Außerdem will der Konzern, der durch einen aggressiven Expansionskurs groß geworden war, auf weitere Zukäufe zunächst verzichten und sich auf organisches Wachstum konzentrieren. Das betreffe insbesondere auch die Beteiligung am kriselnden Branchenrivalen Adler, sagte Vonovia-CEO Rolf Buch. Der Vorstand sei jedoch weiterhin von der Werthaltigkeit des Adler-Bestands überzeugt und sieht sich „tendenziell als Aktionär auf der Verkäufer-Seite“, sobald die Aktien wieder fair bewertet seien.

Prognose bestätigt

Die Umsatz- und Gewinnprognosen für das laufende Jahr bestätigten die Bochumer: Für die zentralen Kennzahlen geht der DAX-Konzern weiterhin von einem Wachstum von mehr als 20% aus. So sollen die FFO auf 2,0 bis 2,1 Milliarden € steigen. Beim Umsatz plant das Management in einer Spanne zwischen 6,2 und 6,4 Milliarden €. Im bisherigen Rekordjahr 2021 waren die operativen Gewinne um 24% geklettert und die Erlöse um rund 19%.

Krisenresistente Value-Add-Strategie

Aus Investorensicht liegt der große Reiz an Vonovia in seinem integrierten Geschäftsmodell. Das Unternehmen kombiniert sein Kerngeschäft der Vermietung mit wohnungsbezogenen Dienstleistungen wie Gartenpflege, Hausmeisterdienste und Instandhaltung. Die Value-Add-Strategie führt zu einem besseren Kostenmanagement und nach Firmenangaben auch zu höherer Kundenzufriedenheit.

Spannend sind ebenfalls Vonovias Aktivitäten als Holding: Der Branchenriese kauft strategische Beteiligungen an anderen europäischen Immobiliengesellschaften, wie zuletzt an der niederländischen Vesteda.

Darüber hinaus zeigte Vonovia zuletzt seine hohe Krisenresistenz: Die Covid-19-Pandemie hat das Unternehmen ohne nennenswerte negative Auswirkungen überstanden.

Abhängig vom Niedrigzins

Die Erfolgsfaktoren des Immobilienkonzerns basieren jedoch in hohem Maß auf einem Niedrigzins-Umfeld. Im Kerngeschäft und bei den kostspieligen M&A-Aktivitäten ist es der entscheidende Hebel.

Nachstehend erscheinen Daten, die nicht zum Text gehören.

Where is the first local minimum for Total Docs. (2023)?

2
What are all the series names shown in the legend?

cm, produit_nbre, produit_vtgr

Was wir seit vergangenem Herbst bei der Vonovia-Aktie beobachten, ist, dass die Umkehrung des für den DAX-Konzern günstigen Zinsumfelds eingepreist wird. Seit September ging es für den Titel daher mehr als ein Drittel abwärts.

Dass die Bochumer ihre regen M&A-Aktivitäten nun nicht mehr finanzieren können, war daher abzusehen. Die höheren Zinsen werden sich jedoch auch spürbar auf das Kerngeschäft der Immobiliengesellschaft auswirken. Einen Crash halte ich auf dem stark regulierten hiesigen Wohnungsmarkt zwar für unwahrscheinlich; zwei Dinge sind jedoch nun nicht mehr garantiert:

Die Immobilienpreise und Mieten müssen nicht notwendigerweise immer weiter steigen und ähnlich verhält es sich in der Bundesrepublik mit der Wohnungsnachfrage. Vieles deutet darauf hin, dass der demografische Wandel im Land ab 2025 zu einem Rückgang der Nachfrage nach Wohnraum führen wird. In diesem Szenario wäre die Möglichkeit, die Mieten zu erhöhen, sehr begrenzt.

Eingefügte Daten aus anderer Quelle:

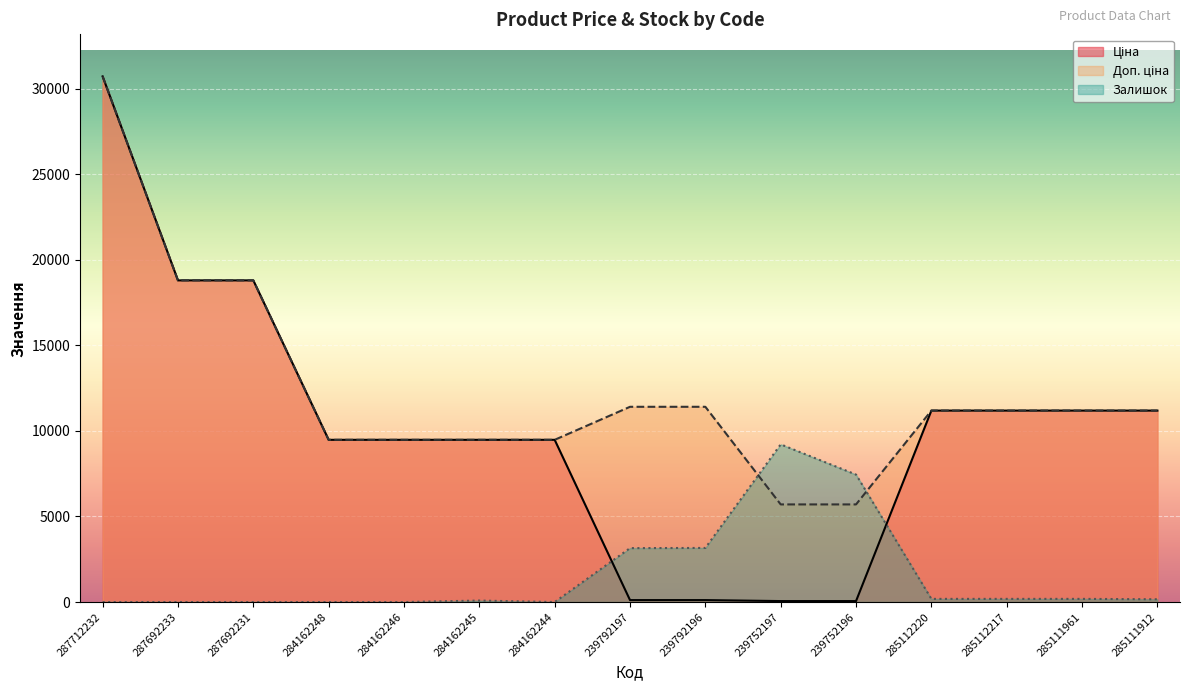

How many data points in Доп. ціна are less than 11188?

6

Wette auf steigende Wohnungspreise und Mieten

Nicht falsch verstehen: Ich halte Vonovia für ein großartiges Unternehmen, aber Anleger sollten sich jetzt nicht von der derzeit günstigen Bewertung der Aktie blenden lassen. Der Markt preist derzeit Veränderungen im fundamentalen Umfeld ein. Diese Korrektur ist gerechtfertigt und führt damit nicht automatisch zu einem besseren Risiko-Ertrags-Verhältnis.

Letztlich bleibt der Titel eine Wette auf weiter steigende Immobilienpreise und Mieten. Anleger sollten das berücksichtigen und nicht auf die „Es kann nur aufwärts gehen“-Erzählung hereinfallen.